TASKS TO PERFORM
- A) Return the section of the Flaming Lips album reviews that runs from "Telepathic Surgery is" to "do Hawkwind proud.", copied word for word.
- B) In the Flaming Lips album reviews, what running time does the In a Priest Driven Ambulance packaging list for every track?
- C) Write what comes next in the Flaming Lips album reviews, starting after the sentence that ends "songwriting smarts to good effect."
======== PROVIDED PASSAGE
Telepathic Surgery is a competent but uninspired time-filler, lacking the manic unpredictability that made its predecessors special. Rather than attempting to reconcile their disparate components into a cohesive style, the Lips stick mainly to a straightforward rockish approach that only serves to make them sound more like everybody else. Curiously, Telepathic Surgery's most exciting numbers (not counting a two-and-a-half minute monologue on UFOs) are the two CD bonus tracks: the frantic "Fryin' Up" and "Hell's Angel's Cracker Factory," a mind-melting 23- minute jam that would do Hawkwind proud.

In a Priest Driven Ambulance is an impressive return to form, with stronger material, committed performances and imaginative production — in short, all the fun and intensity missing from Telepathic Surgery. Coyne has developed into a skillful enough songwriter to draw deep emotional truths out of his cartoonish (and sporadically religion-obsessed) lyrical imagery without sacrificing meaning or humor. Similarly, the retooled band (a quartet again, with a new drummer and an added second guitarist) demonstrates new-found finesse, lifting such ravers as "Unconsciously Screamin'" and "Mountain Side" into the stratosphere, and adding an audible sense of discovery to introspective items like "Stand in Line" and "Five Stop Mother Superior Rain." The album ends with a rendition of the Louis Armstrong classic "What a Wonderful World" that's both reverent and playful. (Incidentally, the packaging resorts to an old Phil Spector ruse, listing all of the tracks' running times as 3:26.)

The limited-edition Unconsciously Screamin' EP (with a dandy holographic sleeve) teams the title track with three otherwise-unreleased outtakes from the Ambulance sessions. Like early pressings of Oh My Gawd!!! and Ambulance, and the Restless reissue of the debut EP, it's on colored vinyl.

Signing to Warner Bros. did not dim the Flaming Lips' lysergic sense of pop mischief. The extra, uncredited track on Hit to Death in the Future Head is an epic 29 minutes of static (and distant rolling thunder) ping-ponging between the speakers — hardly "bonus" music, but true to Lips' form. The band applies a more focused kind of madness to the album's ten actual songs. "Halloween on the Barbary Coast" opens with a rubbery guitar line that sounds like a woozy cousin of the riff in Status Quo's "Pictures of Matchstick Men" and then heads into a Middle Eastern haze, a crude but effective avant-garage evocation of Led Zeppelin's "Kashmir." The lonely whine'n'strum of "You Have to Be Joking (Autopsy of the Devil's Brain)" features a dash of harrowing orchestration sampled from the soundtrack of Brazil. Without stinting on the guitar weirdness or wry melodrama (the big drum rolls and cymbal crashes in "Hold Your Head"), the Lips showcase their songwriting smarts to good effect.
================
======== RECORDS SUPPLIED
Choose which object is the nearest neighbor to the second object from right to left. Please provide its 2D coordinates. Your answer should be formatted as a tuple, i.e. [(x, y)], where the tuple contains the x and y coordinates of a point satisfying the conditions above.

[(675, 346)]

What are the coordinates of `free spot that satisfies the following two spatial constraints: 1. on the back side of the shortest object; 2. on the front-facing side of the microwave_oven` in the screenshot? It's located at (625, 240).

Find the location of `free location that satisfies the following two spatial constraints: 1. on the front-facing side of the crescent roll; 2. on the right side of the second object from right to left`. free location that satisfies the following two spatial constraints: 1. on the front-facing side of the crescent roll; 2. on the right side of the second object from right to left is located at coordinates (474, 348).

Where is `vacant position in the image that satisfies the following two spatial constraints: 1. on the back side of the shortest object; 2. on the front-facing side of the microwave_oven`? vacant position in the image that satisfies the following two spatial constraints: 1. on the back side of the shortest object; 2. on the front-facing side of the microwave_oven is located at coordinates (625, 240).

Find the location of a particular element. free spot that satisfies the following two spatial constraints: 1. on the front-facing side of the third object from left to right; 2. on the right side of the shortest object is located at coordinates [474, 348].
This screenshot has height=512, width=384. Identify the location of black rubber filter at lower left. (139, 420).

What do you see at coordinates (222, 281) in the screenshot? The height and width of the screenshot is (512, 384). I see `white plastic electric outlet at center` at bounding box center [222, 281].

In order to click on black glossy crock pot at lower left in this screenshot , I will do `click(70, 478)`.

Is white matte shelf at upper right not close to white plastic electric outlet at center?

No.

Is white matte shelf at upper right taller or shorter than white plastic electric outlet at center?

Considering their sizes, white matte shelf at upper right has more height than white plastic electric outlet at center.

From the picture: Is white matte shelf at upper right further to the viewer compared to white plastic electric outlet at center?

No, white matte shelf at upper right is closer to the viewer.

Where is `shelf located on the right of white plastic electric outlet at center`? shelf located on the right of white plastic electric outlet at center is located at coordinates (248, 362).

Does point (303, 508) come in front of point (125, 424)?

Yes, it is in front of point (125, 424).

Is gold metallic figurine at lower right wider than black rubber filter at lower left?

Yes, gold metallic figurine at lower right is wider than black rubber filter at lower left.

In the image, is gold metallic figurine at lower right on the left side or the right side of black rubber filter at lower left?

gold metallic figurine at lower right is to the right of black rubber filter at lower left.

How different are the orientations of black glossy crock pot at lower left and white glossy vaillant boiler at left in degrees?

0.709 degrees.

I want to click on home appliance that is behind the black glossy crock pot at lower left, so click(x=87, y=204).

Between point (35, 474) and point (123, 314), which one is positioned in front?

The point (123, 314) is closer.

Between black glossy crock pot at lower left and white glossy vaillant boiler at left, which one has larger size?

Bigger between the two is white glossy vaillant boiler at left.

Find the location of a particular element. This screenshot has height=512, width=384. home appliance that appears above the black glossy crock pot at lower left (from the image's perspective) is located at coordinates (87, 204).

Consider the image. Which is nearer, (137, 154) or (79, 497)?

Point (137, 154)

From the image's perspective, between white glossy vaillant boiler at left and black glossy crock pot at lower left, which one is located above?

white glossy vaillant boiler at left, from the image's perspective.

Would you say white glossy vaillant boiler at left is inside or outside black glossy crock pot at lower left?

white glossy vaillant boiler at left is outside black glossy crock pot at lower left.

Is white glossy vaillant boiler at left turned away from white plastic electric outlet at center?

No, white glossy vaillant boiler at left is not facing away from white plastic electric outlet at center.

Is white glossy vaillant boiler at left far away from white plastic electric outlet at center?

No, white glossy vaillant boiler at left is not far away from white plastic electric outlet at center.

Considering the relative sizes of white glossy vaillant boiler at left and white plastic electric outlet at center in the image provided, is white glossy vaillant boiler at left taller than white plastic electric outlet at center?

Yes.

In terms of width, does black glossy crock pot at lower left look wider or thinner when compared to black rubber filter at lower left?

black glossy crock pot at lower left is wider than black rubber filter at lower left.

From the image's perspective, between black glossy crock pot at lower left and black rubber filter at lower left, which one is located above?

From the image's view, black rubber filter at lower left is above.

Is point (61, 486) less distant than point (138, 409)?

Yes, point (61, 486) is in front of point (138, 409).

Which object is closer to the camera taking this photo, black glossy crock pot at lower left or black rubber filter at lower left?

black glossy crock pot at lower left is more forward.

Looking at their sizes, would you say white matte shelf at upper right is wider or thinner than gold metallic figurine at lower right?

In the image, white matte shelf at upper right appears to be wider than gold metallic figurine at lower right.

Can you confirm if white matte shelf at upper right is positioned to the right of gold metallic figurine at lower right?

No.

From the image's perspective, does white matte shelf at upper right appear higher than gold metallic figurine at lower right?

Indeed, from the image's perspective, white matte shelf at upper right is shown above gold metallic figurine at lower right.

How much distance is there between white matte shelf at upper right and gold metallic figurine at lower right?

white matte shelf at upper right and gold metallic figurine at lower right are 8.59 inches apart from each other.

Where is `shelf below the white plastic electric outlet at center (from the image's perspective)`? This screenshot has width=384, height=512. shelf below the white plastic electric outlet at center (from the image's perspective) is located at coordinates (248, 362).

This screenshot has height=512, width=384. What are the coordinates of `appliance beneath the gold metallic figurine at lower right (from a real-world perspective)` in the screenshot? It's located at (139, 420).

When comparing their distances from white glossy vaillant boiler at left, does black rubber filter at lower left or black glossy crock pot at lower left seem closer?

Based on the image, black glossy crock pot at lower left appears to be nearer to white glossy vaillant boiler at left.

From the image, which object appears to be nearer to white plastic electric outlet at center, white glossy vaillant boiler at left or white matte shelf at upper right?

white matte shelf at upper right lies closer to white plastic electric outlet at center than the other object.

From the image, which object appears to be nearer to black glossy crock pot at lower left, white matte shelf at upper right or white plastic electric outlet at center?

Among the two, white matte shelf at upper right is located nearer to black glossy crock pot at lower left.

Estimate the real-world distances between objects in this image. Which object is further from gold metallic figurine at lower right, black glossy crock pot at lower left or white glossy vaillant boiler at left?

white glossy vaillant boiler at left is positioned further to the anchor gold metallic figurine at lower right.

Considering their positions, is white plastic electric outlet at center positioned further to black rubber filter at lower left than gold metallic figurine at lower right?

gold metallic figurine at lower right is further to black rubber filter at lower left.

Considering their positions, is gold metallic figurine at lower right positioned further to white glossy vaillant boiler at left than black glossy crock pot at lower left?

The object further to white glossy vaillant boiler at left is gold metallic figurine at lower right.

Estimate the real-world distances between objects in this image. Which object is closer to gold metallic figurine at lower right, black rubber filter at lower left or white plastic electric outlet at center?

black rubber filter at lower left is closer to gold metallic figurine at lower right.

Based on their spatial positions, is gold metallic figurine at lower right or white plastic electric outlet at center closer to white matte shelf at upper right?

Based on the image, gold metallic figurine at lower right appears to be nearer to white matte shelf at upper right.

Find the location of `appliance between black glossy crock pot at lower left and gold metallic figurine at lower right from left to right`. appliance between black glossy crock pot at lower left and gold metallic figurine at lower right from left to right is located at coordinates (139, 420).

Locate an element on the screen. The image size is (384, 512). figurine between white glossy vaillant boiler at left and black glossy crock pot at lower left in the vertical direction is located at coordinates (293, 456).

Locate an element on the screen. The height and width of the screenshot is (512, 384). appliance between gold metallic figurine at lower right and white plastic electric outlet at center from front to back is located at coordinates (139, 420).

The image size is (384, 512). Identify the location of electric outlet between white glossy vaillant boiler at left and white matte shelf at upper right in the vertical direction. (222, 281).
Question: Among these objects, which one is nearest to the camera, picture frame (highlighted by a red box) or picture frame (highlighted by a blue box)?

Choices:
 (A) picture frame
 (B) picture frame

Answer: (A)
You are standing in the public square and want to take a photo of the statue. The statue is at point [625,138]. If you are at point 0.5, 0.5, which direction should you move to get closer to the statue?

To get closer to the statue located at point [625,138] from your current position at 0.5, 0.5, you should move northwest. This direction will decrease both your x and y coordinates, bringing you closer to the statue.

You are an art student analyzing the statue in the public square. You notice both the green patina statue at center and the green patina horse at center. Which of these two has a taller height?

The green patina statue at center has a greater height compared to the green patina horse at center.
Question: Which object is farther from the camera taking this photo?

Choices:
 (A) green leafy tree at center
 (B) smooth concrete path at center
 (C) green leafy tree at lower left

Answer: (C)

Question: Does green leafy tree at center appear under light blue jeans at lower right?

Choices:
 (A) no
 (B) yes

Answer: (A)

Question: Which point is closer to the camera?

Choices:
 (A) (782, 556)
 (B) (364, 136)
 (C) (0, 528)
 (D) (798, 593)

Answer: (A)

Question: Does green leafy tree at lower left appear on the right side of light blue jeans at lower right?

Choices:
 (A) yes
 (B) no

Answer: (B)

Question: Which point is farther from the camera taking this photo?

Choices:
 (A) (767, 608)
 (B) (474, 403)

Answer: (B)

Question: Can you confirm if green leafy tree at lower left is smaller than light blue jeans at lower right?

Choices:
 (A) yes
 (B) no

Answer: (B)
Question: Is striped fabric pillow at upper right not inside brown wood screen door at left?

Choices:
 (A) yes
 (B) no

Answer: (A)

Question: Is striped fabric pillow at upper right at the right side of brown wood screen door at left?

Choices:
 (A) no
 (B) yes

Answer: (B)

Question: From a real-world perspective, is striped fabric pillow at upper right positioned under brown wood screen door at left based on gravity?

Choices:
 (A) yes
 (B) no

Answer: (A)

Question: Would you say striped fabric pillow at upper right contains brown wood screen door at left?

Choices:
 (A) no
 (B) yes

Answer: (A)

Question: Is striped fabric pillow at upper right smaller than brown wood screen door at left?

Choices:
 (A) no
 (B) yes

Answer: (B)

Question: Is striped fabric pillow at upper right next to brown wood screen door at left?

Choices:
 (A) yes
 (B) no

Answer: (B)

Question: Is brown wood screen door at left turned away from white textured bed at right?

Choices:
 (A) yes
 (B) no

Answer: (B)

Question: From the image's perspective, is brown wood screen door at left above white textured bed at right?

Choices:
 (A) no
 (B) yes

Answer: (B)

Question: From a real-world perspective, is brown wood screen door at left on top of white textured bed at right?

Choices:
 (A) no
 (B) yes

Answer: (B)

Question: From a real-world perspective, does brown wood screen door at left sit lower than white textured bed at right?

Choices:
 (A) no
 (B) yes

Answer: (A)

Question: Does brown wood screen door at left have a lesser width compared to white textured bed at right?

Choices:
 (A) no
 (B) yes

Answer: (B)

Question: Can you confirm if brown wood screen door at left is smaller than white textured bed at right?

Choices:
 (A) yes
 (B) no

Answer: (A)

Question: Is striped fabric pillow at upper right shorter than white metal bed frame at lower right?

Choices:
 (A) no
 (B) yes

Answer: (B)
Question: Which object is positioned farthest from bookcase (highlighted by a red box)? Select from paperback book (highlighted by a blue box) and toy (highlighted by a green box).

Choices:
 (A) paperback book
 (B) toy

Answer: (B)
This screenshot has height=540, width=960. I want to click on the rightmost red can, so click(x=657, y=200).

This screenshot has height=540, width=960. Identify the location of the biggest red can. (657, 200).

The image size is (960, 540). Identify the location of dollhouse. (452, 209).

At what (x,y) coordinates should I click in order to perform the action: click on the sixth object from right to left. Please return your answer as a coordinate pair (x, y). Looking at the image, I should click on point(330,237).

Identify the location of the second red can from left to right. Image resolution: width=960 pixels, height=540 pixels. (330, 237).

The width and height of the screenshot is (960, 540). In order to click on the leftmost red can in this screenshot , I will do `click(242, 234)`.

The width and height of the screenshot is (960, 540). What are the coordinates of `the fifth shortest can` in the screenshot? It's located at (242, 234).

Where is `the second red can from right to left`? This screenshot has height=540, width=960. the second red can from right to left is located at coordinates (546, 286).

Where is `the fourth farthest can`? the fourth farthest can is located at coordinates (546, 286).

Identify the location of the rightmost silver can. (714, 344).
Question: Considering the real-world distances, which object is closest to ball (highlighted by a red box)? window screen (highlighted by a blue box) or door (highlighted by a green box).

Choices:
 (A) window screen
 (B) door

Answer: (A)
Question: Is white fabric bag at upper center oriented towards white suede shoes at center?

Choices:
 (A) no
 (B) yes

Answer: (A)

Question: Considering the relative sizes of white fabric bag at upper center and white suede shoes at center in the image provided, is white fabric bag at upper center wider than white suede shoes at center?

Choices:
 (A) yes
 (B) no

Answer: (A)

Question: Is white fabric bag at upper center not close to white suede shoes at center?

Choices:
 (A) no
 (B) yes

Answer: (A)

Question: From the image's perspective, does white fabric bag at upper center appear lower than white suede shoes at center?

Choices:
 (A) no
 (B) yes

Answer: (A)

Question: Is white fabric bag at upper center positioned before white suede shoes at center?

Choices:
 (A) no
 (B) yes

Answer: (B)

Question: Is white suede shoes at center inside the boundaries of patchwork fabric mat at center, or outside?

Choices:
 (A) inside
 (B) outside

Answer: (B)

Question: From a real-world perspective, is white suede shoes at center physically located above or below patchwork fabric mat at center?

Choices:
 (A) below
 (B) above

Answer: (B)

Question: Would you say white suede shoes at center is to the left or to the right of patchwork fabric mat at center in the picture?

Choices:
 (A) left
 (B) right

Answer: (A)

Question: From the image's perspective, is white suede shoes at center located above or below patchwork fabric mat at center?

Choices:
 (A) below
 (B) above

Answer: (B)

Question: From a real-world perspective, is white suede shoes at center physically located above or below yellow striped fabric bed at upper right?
================
ANSWERS TO THE EXERCISES
- A)
Telepathic Surgery is a competent but uninspired time-filler, lacking the manic unpredictability that made its predecessors special. Rather than attempting to reconcile their disparate components into a cohesive style, the Lips stick mainly to a straightforward rockish approach that only serves to make them sound more like everybody else. Curiously, Telepathic Surgery's most exciting numbers (not counting a two-and-a-half minute monologue on UFOs) are the two CD bonus tracks: the frantic "Fryin' Up" and "Hell's Angel's Cracker Factory," a mind-melting 23- minute jam that would do Hawkwind proud.

- B) 3:26

- C)
As post-punk novelty singles go, "She Don't Use Jelly" from Transmissions From the Satellite Heart is grade-A whimsy, with Coyne's wobbly singing the perfect complement to the band's loose-limbed rumble. It's also typical of the album's drift away from amorphous sonic swirl to a more defined (at least by Lips standards) pop stance. For all of its bursts of distortion and messy feedback, "Be My Head" is tight, addictive bubblegum; in both the lumbering, psychedelic ballad "Oh My Pregnant Head" and the brisk, pulse-driven "When Yer Twenty Two," the manic sound effects provide punctuation rather than propulsion. Turn It On is a three-song EP; Providing Needles for Your Balloons is an eight-song limited-edition mishmash of unreleased studio items, the musical evidence of an in-store appearance and "Slow Nerve Action," from an Oklahoma City radio broadcast.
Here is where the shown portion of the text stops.